What to work on:
Transcribe the listing below only from the line with "vfov_deg: 10.1" up to and including the line with "exposure_s: 1/400".

Material shown:

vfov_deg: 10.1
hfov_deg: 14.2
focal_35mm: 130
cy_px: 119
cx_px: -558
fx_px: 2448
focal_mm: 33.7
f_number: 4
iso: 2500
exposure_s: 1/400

==

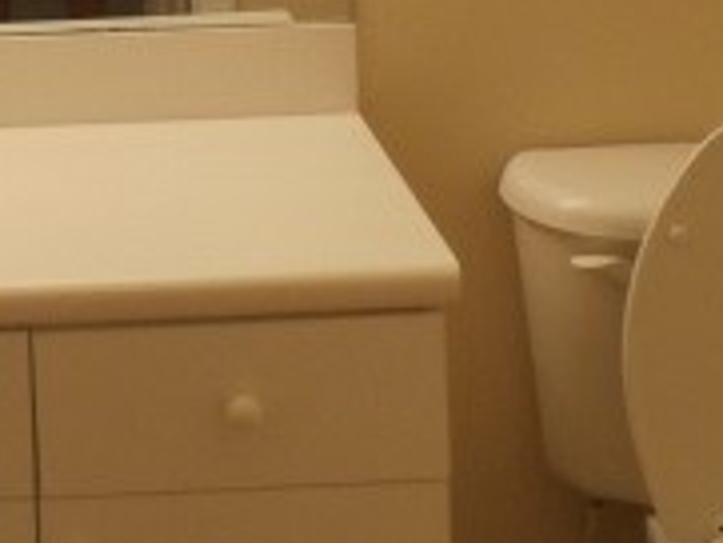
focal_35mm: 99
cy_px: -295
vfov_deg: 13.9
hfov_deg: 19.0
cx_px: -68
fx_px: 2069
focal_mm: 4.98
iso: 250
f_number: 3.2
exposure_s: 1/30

Exercise answer:
vfov_deg: 10.1
hfov_deg: 14.2
focal_35mm: 130
cy_px: 119
cx_px: -558
fx_px: 2448
focal_mm: 33.7
f_number: 4
iso: 2500
exposure_s: 1/400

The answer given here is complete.